● **PROBLEM REQUIREMENTS**: Based on the listing below, report how many lines contain the word "Frailis". Nothing but the number, please.

● **SOURCE INFORMATION**:
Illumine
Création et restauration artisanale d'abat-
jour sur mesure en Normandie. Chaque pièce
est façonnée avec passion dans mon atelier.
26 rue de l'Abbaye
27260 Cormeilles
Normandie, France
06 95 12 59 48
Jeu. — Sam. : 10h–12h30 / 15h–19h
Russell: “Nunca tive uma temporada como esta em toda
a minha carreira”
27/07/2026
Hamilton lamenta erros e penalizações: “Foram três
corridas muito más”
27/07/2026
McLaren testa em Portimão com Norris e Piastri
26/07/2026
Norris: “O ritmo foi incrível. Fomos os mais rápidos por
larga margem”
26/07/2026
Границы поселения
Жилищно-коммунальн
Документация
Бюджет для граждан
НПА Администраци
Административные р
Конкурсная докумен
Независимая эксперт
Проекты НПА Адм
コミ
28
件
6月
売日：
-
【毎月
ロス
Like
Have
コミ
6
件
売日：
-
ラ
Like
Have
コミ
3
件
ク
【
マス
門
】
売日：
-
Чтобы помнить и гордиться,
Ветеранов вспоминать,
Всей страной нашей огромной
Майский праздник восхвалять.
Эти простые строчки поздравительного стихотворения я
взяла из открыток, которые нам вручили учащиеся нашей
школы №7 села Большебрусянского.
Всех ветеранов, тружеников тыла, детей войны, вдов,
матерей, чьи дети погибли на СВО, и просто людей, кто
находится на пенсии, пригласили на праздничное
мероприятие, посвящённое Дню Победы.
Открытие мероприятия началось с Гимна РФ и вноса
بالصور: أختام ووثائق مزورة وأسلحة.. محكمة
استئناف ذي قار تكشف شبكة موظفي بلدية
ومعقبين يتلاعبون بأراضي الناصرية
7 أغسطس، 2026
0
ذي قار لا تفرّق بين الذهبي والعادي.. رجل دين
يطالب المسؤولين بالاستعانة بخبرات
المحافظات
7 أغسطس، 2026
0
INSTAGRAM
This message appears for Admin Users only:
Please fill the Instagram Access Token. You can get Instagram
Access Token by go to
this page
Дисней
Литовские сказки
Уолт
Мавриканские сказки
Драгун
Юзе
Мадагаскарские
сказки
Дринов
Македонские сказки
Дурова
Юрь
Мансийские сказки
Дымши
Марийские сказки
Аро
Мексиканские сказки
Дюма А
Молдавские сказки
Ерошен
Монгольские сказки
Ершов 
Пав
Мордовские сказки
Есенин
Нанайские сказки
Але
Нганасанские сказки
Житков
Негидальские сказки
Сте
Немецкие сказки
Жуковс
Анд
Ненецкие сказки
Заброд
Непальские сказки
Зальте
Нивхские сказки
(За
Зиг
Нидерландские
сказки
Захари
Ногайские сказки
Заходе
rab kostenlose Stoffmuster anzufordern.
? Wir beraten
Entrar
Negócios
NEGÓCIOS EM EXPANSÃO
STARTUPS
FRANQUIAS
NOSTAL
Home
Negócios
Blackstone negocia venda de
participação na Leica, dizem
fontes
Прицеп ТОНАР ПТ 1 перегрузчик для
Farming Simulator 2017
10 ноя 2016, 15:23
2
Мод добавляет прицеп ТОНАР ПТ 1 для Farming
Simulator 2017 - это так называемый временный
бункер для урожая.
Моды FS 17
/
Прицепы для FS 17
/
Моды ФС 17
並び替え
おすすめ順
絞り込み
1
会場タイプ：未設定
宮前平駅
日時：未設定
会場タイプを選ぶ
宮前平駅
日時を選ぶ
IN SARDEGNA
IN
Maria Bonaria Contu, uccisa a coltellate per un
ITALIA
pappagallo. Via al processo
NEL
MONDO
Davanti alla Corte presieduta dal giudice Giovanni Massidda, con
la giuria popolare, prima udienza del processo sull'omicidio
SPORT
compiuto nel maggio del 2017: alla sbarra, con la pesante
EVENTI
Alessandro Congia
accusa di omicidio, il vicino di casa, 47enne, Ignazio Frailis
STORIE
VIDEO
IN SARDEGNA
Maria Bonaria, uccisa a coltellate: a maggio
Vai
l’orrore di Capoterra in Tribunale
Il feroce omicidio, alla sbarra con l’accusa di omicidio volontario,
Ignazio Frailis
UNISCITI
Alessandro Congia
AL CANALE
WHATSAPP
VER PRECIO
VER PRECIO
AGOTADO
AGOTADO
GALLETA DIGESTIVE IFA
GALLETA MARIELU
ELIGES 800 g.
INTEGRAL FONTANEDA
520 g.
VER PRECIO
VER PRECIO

● **EXERCISE ANSWER**: 2